Supercomputer from the Żubr Fund sees, hears and understands wild animals
The Żubr Fund has donated PLN 100,000 to the Mammal Research Institute of the Polish Academy of Science (MRI PAS) for the purchase of a supercomputer. The hi- end hardware uses Artificial Intelligence to process data from detectors installed across the Bialowieza Forest, accelerating research on endangered species of animals.
Changing the work methodology – from analogue field research to digital measurements – is a standard in most European countries. The MRI PAS employees are increasingly using cutting-edge tools such as: drones, camera traps, acoustic detectors, allowing them to conduct research in hundreds of places at the same time. An example of that are the camera traps installed by the scientists from MRI PAS, recording even several thousand photos and videos a year. With such intensity of digital measurements, the scientists obtain an impressive amount of data. To facilitate their processing, Kompania Piwowarska’s Żubr Fund supported the project with a new, efficient supercomputer.
Visually, the supercomputer resembles a classic one, but what makes it stand out is its computing power using AI algorithms to recognize objects and events on photos, videos, sound files. It makes it easier to classify them automatically. Metaphorically speaking, it is “data knowledge squeezer”.
Artificial Intelligence in the world of nature
The supercomputer will operate on the Trapper AI expert system, designed by MRI PAS, Open Science Conservation Fund and Slavic AI from Bialystok. The system processes sensor-derived data, learning to identify animals in their natural environment. Trapper AI has been successfully implemented in the Karkonoski National Park and ten national parks in Germany, arousing interest among other European parks and research institutes.

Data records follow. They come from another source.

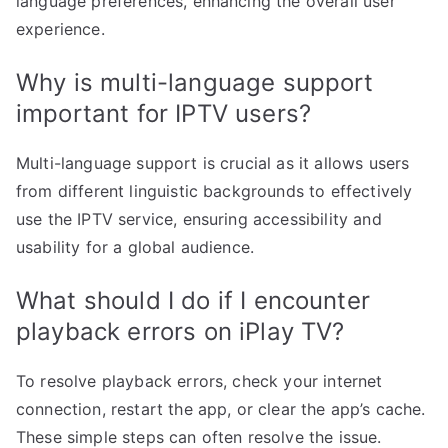
language preferences, enhancing the overall user
experience.
Why is multi-language support
important for IPTV users?
Multi-language support is crucial as it allows users
from different linguistic backgrounds to effectively
use the IPTV service, ensuring accessibility and
usability for a global audience.
What should I do if I encounter
playback errors on iPlay TV?
To resolve playback errors, check your internet
connection, restart the app, or clear the app’s cache.
These simple steps can often resolve the issue.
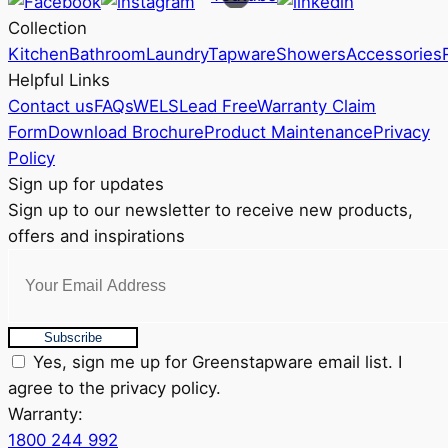
may
Collection
be
Kitchen
Bathroom
Laundry
Tapware
Showers
Accessories
chosen
Helpful Links
on
Contact us
FAQs
WELS
Lead Free
Warranty Claim
the
Form
Download Brochure
Product Maintenance
Privacy
product
Policy
page
Sign up for updates
Sign up to our newsletter to receive new products,
offers and inspirations
Subscribe
Yes, sign me up for Greenstapware email list. I
agree to the privacy policy.
Warranty:
1800 244 992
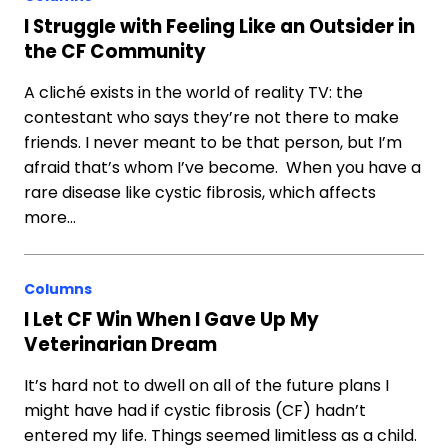
I Struggle with Feeling Like an Outsider in
the CF Community
A cliché exists in the world of reality TV: the
contestant who says they’re not there to make
friends. I never meant to be that person, but I’m
afraid that’s whom I’ve become. When you have a
rare disease like cystic fibrosis, which affects
more…
Columns
I Let CF Win When I Gave Up My
Veterinarian Dream
It’s hard not to dwell on all of the future plans I
might have had if cystic fibrosis (CF) hadn’t
entered my life. Things seemed limitless as a child.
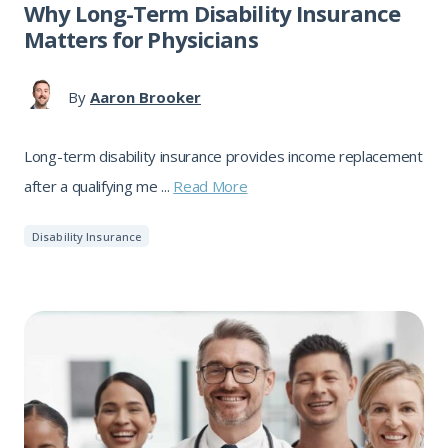
Why Long-Term Disability Insurance
Matters for Physicians
By
Aaron Brooker
Long-term disability insurance provides income replacement
after a qualifying me ...
Read More
Disability Insurance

– Artificial Intelligence used worldwide helps speed up research. Poland is now only catching up with other countries. This is a breakthrough for wildlife sciences – says Michał Żmihorski, Director of the Mammal Research Institute of the Polish Academy of Science.
The sensors are small recording devices: camera traps, audio recorders, meteo sensors, drones, automatic photo cameras. They can be placed randomly or in specific locations along a road or by a water reservoir, where animals gather.
The network of listening points allows the scientists to precisely monitor large areas of the Forest simultaneously – while traditional methods would require hiring 150 qualified experts. The system’s features include: creating a map of species habitats, tracking their population changes.
The camera traps and acoustic detectors enable following the secret life of lynxes and other wild animals. Thanks to this method, for the first time in years, a visit of a Belarusian bear in the Białowieża Forest was recorded.
Based on the data, researchers build daily and seasonal animal activity patterns, and they can estimate the species richness index or describe their behavior. MRI PAS uses these methods to follow bats, rodents, predators, birds and insects.
– To protect biodiversity and endangered species, we have to first find out what makes them endangered. We explore which environmental features correlate with the presence or vanishing of a species, thus we need extensive knowledge of the environment – explains Professor Żmihorski.
The supercomputer will support researchers in locating the hotspots of biodiversity and rare animal concentration areas, and thus justifying the need for wildlife conservation, e.g. by establishing nature reserves. Relevant recommendations for national parks, the government and forest district offices may lead to more effective protection of wild animals and their habitats.
The supercomputer will also enable further automation, development and training of new AI models, leading to faster data processing (from 10x up to even 100x faster).
– Within the framework of the Żubr Fund’s activities for this year, we decided to donate PLN 100,000 for the purchase of a supercomputer. It will allow researchers to increase the efficiency of the AI algorithm developed by MRI PAS - Trapper AI, which analyses data from several dozen camera traps and 120 detectors recording the sounds of birds and bats across the Białowieża Forest. The current partnership with MRI PAS is a result of our last year’s activities, which we are very satisfied with. Setting up towers and booths for bats has had a real impact on the quality of life of mammals and improved the relationship between the inhabitants of Białowieża and scientific employees – says Urszula Czerniawska- Kapeluch, Żubr Senior Brand Manager.